::: SUPPLIED INFORMATION :::

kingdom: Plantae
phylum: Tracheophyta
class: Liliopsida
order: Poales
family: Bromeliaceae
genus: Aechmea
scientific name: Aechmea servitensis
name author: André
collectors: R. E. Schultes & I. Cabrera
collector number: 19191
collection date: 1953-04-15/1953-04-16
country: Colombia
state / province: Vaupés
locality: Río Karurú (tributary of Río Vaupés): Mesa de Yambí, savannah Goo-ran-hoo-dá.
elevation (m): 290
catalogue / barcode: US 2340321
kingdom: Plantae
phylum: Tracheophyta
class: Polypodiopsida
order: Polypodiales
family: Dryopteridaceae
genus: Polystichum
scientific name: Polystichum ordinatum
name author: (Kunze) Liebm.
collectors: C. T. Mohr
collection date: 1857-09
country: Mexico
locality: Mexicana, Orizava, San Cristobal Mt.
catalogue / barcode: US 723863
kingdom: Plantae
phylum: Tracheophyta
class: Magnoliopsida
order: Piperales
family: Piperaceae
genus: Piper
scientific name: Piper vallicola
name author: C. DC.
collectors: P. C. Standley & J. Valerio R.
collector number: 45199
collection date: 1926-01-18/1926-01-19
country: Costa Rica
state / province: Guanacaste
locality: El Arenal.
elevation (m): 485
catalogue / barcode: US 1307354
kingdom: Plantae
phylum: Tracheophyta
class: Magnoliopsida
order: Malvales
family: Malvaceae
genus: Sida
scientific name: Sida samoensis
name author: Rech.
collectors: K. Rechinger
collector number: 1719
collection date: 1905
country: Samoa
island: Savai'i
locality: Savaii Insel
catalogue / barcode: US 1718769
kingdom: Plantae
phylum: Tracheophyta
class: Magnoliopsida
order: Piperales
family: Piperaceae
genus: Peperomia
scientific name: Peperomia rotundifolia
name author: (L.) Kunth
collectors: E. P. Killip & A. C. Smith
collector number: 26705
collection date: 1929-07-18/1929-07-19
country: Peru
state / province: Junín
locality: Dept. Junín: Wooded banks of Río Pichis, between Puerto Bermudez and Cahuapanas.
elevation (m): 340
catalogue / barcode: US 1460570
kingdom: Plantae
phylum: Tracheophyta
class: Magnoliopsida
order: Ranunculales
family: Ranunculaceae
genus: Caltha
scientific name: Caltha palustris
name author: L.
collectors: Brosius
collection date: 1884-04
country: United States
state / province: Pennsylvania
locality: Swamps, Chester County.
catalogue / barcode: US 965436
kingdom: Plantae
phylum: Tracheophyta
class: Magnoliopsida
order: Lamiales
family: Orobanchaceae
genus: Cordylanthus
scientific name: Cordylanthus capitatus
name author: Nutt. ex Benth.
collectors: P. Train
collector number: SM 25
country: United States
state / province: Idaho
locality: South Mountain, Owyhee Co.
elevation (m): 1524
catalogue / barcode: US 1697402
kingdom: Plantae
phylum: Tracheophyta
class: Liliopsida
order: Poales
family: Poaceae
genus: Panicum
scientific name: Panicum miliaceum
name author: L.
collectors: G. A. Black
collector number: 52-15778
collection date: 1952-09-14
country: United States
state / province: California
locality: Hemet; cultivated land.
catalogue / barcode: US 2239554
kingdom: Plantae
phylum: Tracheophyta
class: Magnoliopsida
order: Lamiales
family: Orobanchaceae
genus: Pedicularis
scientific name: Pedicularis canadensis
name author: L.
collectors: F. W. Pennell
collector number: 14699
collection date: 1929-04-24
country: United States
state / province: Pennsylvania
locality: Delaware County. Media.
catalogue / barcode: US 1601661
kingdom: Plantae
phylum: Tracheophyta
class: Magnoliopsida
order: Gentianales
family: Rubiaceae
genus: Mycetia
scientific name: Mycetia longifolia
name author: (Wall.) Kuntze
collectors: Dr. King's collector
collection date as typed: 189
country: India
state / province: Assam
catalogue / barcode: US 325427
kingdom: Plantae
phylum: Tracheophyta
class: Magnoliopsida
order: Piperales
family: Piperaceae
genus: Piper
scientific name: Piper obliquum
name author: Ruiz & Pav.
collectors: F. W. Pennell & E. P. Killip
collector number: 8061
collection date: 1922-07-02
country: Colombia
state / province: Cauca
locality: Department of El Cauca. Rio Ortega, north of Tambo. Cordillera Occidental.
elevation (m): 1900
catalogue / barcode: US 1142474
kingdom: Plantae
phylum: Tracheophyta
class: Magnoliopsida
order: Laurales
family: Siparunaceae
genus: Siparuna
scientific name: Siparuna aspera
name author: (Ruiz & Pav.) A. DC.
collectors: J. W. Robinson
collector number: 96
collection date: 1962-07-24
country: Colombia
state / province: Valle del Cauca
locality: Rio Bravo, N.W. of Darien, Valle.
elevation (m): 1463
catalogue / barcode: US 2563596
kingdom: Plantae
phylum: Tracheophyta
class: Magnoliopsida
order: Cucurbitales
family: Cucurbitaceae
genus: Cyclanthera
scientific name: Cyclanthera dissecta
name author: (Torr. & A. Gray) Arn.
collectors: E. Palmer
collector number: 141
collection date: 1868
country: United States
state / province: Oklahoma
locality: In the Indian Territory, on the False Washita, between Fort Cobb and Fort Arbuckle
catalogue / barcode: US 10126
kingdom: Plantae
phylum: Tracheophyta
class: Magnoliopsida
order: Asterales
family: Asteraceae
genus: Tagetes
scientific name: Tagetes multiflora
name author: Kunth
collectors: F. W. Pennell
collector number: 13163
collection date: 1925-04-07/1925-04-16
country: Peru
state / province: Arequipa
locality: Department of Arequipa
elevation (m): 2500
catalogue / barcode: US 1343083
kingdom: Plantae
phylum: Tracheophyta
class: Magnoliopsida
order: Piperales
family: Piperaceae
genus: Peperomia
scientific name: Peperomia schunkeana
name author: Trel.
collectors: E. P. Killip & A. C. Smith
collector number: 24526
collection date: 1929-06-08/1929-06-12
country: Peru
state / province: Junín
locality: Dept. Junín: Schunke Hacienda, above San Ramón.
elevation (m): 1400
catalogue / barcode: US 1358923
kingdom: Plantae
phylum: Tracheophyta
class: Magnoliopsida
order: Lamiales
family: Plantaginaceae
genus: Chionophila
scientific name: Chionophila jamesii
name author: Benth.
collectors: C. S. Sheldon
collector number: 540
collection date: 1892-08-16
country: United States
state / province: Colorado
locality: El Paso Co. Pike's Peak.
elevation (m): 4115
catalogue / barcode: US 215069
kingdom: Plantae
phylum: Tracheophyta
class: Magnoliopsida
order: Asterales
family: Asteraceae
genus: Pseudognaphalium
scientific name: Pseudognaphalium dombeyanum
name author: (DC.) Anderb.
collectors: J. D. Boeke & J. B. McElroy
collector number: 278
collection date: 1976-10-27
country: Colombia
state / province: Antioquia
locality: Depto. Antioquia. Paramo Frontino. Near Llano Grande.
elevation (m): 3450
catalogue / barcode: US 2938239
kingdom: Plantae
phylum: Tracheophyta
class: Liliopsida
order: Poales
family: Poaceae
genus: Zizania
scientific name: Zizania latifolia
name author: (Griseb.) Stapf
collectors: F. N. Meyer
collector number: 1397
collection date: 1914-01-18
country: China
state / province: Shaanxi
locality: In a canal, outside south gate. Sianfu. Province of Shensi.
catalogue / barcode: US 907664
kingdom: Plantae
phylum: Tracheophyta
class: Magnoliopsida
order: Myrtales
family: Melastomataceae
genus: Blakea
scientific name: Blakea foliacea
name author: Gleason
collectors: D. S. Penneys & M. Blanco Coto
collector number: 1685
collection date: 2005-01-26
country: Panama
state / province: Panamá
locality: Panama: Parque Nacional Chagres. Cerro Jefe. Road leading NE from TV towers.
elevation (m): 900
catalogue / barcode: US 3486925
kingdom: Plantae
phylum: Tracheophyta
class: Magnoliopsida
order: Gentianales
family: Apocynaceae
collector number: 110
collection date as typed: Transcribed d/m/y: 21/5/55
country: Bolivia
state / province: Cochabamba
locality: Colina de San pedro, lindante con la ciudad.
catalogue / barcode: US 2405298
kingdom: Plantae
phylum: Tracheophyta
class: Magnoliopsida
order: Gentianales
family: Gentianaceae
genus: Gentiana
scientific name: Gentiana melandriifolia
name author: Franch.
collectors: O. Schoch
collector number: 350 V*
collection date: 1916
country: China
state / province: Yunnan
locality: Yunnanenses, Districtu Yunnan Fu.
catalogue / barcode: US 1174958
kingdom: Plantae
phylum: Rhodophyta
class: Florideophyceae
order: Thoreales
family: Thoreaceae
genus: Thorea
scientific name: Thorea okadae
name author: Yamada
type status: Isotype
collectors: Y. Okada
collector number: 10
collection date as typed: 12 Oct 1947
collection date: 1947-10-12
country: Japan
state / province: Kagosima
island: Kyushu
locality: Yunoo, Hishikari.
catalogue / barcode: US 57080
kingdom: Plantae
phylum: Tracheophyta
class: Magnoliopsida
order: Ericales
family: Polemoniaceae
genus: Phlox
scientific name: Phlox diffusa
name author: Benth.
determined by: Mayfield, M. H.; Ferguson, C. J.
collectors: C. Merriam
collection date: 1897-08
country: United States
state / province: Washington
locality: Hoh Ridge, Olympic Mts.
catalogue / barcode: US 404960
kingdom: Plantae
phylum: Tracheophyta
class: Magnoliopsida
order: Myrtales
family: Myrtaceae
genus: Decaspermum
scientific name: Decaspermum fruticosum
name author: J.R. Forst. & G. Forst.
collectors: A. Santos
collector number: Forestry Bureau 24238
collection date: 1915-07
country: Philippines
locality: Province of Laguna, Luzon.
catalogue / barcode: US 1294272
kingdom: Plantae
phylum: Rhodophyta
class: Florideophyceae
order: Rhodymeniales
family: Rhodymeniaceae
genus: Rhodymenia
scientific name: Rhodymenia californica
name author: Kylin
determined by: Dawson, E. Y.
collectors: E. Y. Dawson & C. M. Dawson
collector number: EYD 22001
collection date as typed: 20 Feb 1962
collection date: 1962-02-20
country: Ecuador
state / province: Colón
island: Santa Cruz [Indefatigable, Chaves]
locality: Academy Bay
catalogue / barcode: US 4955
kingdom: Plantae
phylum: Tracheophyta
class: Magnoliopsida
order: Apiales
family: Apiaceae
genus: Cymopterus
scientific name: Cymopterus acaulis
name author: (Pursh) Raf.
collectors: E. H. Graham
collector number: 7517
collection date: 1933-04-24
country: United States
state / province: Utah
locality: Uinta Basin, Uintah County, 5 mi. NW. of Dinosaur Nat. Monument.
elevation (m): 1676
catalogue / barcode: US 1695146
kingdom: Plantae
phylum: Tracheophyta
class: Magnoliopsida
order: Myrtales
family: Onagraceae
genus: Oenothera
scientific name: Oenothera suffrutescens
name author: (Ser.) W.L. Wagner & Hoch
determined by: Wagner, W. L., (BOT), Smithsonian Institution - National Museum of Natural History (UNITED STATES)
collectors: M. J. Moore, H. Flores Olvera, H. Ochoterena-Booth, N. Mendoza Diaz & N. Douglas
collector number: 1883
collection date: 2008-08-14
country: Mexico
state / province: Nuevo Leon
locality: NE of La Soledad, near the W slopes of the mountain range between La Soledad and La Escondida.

:::

Rewrite the listing from its first line up to and including the line with "order: Polypodiales", swapping "collectors" for "collected by" and leaving everything else as it stands. Give back only those lines.

kingdom: Plantae
phylum: Tracheophyta
class: Liliopsida
order: Poales
family: Bromeliaceae
genus: Aechmea
scientific name: Aechmea servitensis
name author: André
collected by: R. E. Schultes & I. Cabrera
collector number: 19191
collection date: 1953-04-15/1953-04-16
country: Colombia
state / province: Vaupés
locality: Río Karurú (tributary of Río Vaupés): Mesa de Yambí, savannah Goo-ran-hoo-dá.
elevation (m): 290
catalogue / barcode: US 2340321
kingdom: Plantae
phylum: Tracheophyta
class: Polypodiopsida
order: Polypodiales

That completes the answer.